The top and bottom rows of the cylinder shape, and all the sides of the hexagon shape, are called edge cells. Your units may not enter them, unless they're leaving the area entirely. (Most games don't allow this though; an army up against the edge cannot escape its fate.)

The types of terrain you'll find in the world depends on the game design; typically there will be sea, land, mountains, swamp, and so forth, but games have been known to feature junkheaps, lava, and black holes as "terrain".

Terrain comes in several subtypes; it can cover an entire cell, be linear features passing through or between cells, or be a coating overlaying other terrain. Cell terrain covers the entire cell uniformly, right out to its edges.

A border is the boundary between two adjacent cells; it has a distinct terrain type, such as "river" or "beach". There may be more than one type of border between two cells. Units moving into a cell will be affected by all borders while crossing them.

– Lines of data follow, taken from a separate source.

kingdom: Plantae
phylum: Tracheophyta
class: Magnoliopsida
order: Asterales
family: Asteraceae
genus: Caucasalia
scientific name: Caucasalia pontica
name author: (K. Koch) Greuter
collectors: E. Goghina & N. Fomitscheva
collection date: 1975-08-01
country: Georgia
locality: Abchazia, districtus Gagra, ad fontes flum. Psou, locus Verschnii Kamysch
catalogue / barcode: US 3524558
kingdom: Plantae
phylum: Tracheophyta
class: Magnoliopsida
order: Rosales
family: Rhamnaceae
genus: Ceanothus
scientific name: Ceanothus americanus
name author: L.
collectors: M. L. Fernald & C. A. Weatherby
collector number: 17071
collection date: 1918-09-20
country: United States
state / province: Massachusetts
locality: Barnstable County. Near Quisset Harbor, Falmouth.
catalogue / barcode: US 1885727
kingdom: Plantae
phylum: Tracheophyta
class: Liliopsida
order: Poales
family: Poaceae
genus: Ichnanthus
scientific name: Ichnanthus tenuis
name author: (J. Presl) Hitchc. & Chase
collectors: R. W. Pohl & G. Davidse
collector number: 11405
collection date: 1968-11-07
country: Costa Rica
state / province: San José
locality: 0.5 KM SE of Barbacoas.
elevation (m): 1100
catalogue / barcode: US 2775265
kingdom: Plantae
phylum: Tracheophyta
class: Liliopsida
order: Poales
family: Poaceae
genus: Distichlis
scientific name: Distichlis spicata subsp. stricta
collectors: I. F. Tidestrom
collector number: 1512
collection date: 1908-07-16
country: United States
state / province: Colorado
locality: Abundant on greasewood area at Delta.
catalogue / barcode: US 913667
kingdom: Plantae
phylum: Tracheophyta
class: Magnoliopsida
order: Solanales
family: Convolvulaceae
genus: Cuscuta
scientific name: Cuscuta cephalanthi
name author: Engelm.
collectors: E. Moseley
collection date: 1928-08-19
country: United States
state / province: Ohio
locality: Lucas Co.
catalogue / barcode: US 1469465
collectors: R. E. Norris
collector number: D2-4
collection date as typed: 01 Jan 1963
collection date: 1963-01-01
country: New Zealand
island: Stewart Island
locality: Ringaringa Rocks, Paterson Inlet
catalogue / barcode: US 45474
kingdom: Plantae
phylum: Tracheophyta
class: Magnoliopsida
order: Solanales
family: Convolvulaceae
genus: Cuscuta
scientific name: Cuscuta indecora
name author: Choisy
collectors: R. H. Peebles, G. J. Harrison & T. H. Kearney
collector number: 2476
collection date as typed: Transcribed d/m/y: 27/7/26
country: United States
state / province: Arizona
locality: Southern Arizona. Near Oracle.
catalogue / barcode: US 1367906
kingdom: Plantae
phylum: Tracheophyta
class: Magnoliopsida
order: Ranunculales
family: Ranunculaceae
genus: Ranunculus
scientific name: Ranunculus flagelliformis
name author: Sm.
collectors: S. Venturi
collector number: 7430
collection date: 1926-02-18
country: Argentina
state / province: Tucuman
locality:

A connection is a narrow ribbon of terrain that reaches from the middle of one cell to the middle of an adjacent cell. Like borders, connections are distinct types; possibilities include roads, railways, or canals. Connections take precedence over borders and underlying cell terrain; in other words, if cell or border terrain is impassable, but there is a passable connection type, then the connection allows passage. Thus a connection is usable as a bridge. You may also find more than one type of connection between two cells, such as both a road and a rail line. They will be assumed to be side-by-side, so that units can use any connection that they prefer.

A coating is a sort of modifier, like snow or mud; it is a type that co-exists with cell terrain. Coatings can change from turn to turn, varying in depth--and resultant effect on units.

Note that each terrain type can only play one of these roles. This means you will never have river terrain that is both border and connection, nor will snow be both a coating and a cell type.

In some games, each cell has an elevation, which is normally elevation above sea level, but could be any range of values, as set by the game design. The game design also defines the effect of elevation on movement, visibility, and weather.

A world can have people living in some or all of its cells. People belonging to a side report everything they see in their cell to their side. Some types of units, when occupying a cell, will cause the people's side to change to match their own. Cells may also be under control by a side, which may not be the same side as the people!

A world can have named geographical features (usually shortened to just features), such as a bay, mountain, desert, or valley. Geographical features never have any direct effect on your game, but some interfaces may label features when drawing a map, or use them to help describe locations verbally, in phrases like ```to NW of Big Round Top```.

The coordinate system is "oblique", with the X-axis horizontal, and the Y-axis almost vertical, but tilted to the right at a 60-degree angle.

```      Y
\  /
\/
---------X
/ \
/   \
```

The additional left-leaning "axis" is the x = - y line. In general though, you won't need to keep track of numerical coordinates.